#### Problem to solve
Search the records for the word "LIST" and pick out every line that has it.

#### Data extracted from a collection
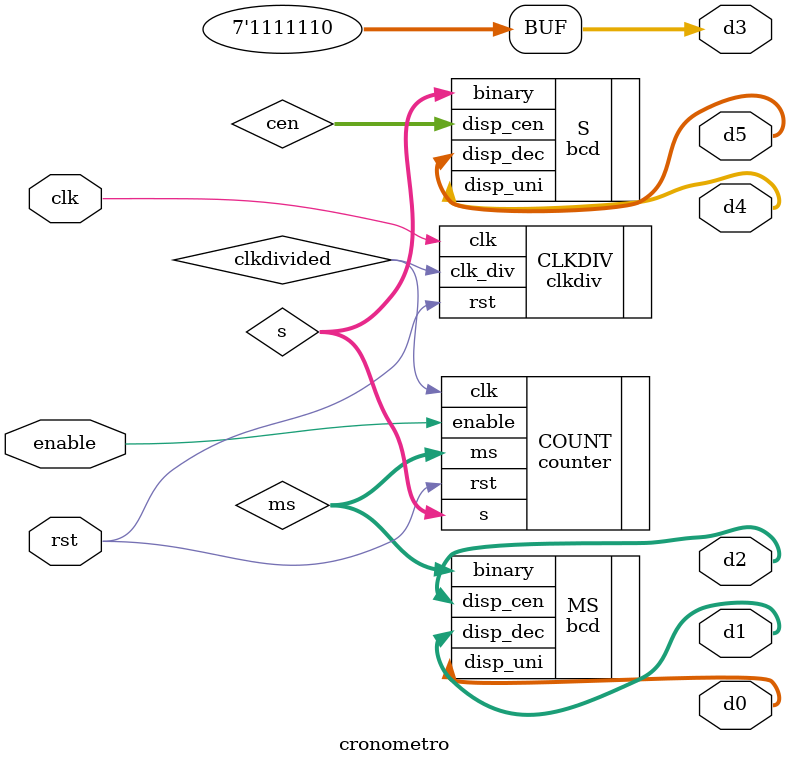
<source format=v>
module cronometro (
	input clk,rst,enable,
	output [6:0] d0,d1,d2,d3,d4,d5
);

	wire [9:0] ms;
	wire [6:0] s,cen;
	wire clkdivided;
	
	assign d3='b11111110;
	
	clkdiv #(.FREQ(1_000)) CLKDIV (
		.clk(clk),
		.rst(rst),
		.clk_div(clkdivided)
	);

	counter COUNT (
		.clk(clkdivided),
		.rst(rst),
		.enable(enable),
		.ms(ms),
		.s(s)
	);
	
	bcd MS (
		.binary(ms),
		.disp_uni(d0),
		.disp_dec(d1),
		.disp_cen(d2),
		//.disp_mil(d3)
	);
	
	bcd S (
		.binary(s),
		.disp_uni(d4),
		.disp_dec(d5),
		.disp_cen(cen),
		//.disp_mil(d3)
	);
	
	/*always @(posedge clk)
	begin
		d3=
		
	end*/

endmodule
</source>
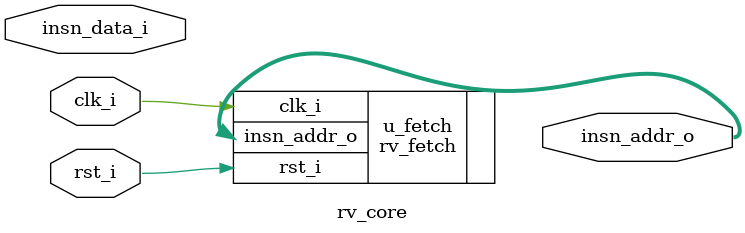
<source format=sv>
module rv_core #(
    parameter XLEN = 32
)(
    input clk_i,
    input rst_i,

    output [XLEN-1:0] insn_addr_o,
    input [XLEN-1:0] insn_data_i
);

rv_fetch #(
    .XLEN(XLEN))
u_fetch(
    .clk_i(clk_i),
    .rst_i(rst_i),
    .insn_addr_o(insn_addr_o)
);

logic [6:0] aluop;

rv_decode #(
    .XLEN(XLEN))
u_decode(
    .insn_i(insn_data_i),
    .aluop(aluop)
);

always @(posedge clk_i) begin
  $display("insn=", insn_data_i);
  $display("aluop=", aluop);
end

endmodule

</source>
---
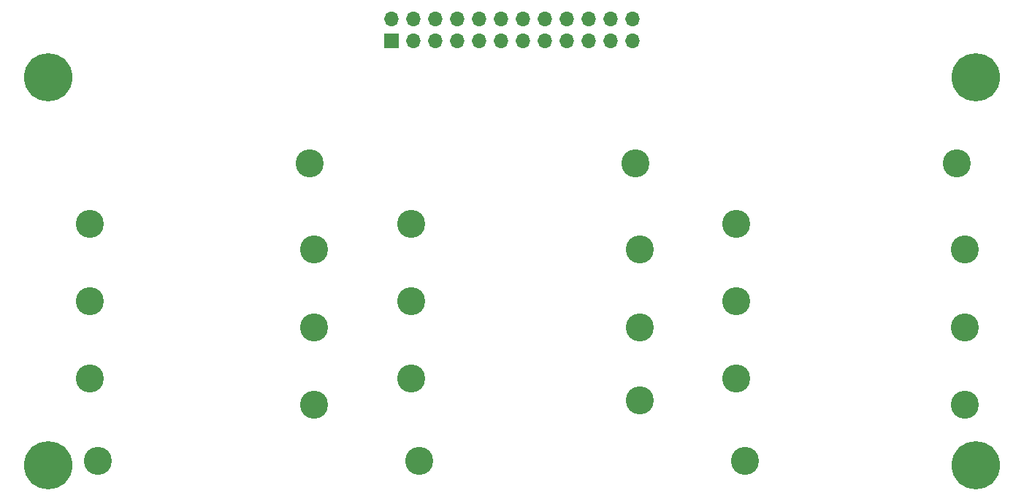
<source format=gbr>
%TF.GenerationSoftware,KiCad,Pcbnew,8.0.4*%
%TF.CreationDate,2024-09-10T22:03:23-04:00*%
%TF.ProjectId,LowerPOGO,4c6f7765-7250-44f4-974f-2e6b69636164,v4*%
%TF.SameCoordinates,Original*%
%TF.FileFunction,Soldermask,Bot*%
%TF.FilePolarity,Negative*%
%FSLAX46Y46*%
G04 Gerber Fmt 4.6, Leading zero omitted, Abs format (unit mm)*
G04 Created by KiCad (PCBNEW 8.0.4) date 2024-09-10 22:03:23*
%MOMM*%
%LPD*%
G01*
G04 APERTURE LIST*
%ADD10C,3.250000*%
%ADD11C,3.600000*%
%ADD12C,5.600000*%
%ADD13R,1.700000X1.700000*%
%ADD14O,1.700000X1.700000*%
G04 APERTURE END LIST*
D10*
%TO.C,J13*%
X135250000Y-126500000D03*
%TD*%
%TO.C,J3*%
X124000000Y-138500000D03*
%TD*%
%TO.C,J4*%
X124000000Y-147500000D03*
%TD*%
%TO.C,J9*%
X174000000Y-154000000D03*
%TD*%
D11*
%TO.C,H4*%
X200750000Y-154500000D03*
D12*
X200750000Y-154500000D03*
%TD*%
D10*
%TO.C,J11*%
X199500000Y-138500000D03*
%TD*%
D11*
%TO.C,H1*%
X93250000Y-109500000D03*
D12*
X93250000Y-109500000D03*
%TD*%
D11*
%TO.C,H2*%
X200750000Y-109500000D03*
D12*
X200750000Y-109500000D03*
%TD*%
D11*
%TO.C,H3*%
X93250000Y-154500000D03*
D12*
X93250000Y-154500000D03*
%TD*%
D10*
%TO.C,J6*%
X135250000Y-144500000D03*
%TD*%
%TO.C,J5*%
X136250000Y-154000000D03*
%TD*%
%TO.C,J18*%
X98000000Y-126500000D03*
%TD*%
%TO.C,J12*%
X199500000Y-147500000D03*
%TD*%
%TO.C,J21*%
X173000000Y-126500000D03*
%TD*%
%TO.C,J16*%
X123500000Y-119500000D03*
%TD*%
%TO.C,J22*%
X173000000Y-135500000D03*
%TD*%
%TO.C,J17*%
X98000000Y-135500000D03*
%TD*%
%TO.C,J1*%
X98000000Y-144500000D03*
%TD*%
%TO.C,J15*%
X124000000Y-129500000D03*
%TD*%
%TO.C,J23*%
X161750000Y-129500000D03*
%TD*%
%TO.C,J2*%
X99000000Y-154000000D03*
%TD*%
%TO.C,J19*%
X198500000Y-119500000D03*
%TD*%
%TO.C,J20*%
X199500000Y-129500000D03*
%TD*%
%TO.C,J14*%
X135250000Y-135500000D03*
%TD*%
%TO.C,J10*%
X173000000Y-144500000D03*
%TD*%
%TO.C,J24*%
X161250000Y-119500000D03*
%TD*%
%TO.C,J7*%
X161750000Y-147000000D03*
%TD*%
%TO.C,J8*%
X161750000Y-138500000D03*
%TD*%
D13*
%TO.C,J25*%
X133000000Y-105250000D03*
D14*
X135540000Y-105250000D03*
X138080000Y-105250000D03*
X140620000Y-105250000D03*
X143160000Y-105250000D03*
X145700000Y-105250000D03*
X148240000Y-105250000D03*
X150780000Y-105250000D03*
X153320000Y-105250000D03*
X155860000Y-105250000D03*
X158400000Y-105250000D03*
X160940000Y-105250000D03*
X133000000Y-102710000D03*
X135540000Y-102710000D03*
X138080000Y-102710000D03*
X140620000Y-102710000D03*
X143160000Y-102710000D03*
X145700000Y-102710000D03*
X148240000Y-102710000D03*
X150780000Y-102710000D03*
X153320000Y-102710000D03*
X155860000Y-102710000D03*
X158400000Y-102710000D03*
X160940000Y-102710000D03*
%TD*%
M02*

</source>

#### Result below
G04 APERTURE LIST*
G04 APERTURE END LIST*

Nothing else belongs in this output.